Here's some additional information:
I've recently encountered a very similar integral in my own work, with a ratio of gamma functions and a hypergeometric function and a Bessel function. The orders of both the hypergeometric function and the Bessel function depended on $s$. I was still able to produce a series solution consisting of terms containing the 1F1 and Bessel functions evaluated at the pole locations, since neither function had any poles or branch points in the $s$ plane.
I believe the same is true in your case, since it is the numerator parameter that depends upon $s$, and the 1F1 has no poles for this parameter. (Look at, for example, the functions.wolfram.com site for info on 1F1.)

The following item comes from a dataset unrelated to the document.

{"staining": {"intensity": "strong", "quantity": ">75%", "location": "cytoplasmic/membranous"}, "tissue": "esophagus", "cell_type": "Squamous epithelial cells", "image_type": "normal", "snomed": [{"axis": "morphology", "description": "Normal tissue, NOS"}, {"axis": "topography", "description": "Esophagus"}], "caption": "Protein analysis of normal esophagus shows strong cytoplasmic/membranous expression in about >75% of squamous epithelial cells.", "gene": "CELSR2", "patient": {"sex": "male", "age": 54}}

Sorry for the overly introductory material in my earlier post, I was not sure of your familiarity with this method! You obviously know it well..
Hope this helps some,
Did this integral come from using Mellin transforms + Parseval to perform an integration? A standard thing to do now is to look at the large $t$ asymptotics of the integrand (where $s = \sigma + i t$) to determine if the contour can be moved across the poles of the gamma functions in the numerator, and in which direction. The constant $c$ would lie in the joint strip of analyticity of the Mellin transforms.
You then close the contour in the appropriate half plane and use the residue theorem to give either an asymptotic expansion or power series in the variable $b$. Sometimes these can be identified with known functions. This process all depends on the details of your parameters. Your situation is more complex because you have the 1F1(). Look up "Mellin-Barnes integrals" and you should find helpful information.